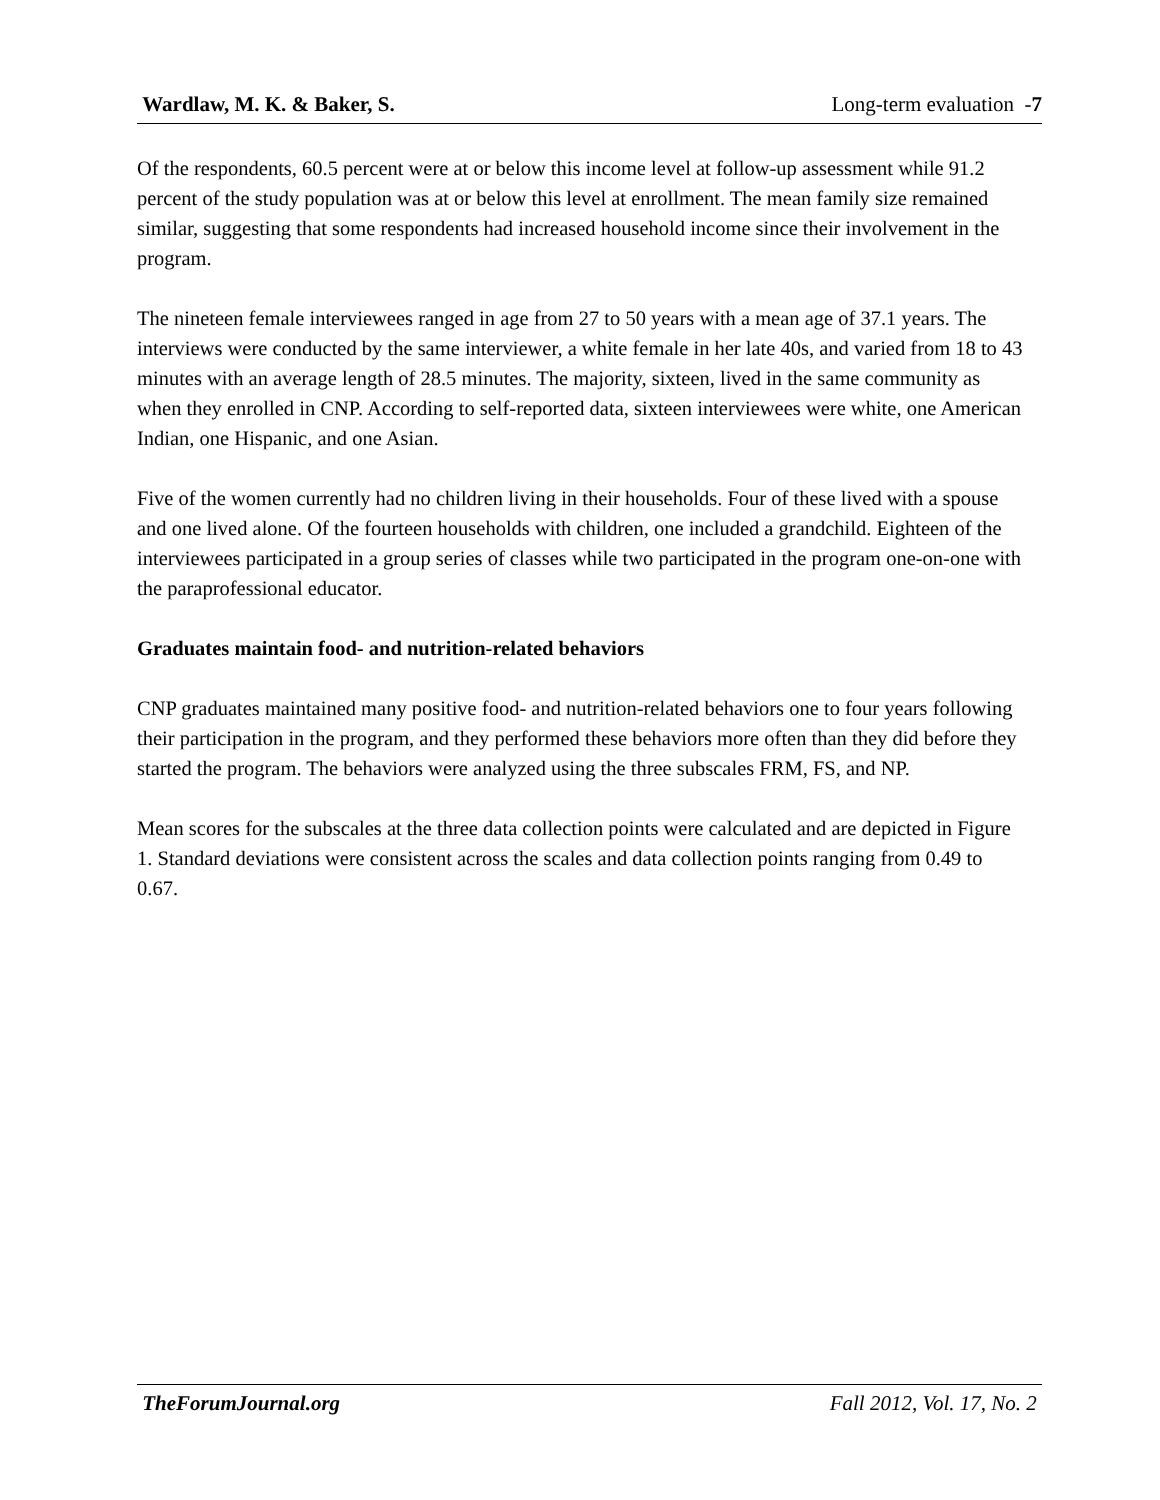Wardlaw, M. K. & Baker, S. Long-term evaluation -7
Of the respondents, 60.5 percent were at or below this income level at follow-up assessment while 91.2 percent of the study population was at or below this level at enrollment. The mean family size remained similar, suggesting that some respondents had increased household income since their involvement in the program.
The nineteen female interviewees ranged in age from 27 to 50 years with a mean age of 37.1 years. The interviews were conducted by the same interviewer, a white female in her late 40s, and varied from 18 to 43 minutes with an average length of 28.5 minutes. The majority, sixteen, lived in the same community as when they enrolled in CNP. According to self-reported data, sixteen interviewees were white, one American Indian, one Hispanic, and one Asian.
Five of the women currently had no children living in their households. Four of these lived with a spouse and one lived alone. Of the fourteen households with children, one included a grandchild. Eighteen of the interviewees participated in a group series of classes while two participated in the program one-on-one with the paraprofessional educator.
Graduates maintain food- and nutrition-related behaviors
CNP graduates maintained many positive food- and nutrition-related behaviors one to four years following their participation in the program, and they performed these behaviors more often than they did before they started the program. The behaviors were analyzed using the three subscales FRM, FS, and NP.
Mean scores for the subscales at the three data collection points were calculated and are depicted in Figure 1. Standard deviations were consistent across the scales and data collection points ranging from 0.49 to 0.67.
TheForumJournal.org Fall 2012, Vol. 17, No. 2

※

> _THE PROBLEM_
Copy exactly the lines from the one with "Mean scores for" through the last line of the material, keeping both ends.

> _EXERCISE OUTPUT_
Mean scores for the subscales at the three data collection points were calculated and are depicted in Figure 1. Standard deviations were consistent across the scales and data collection points ranging from 0.49 to 0.67.
TheForumJournal.org Fall 2012, Vol. 17, No. 2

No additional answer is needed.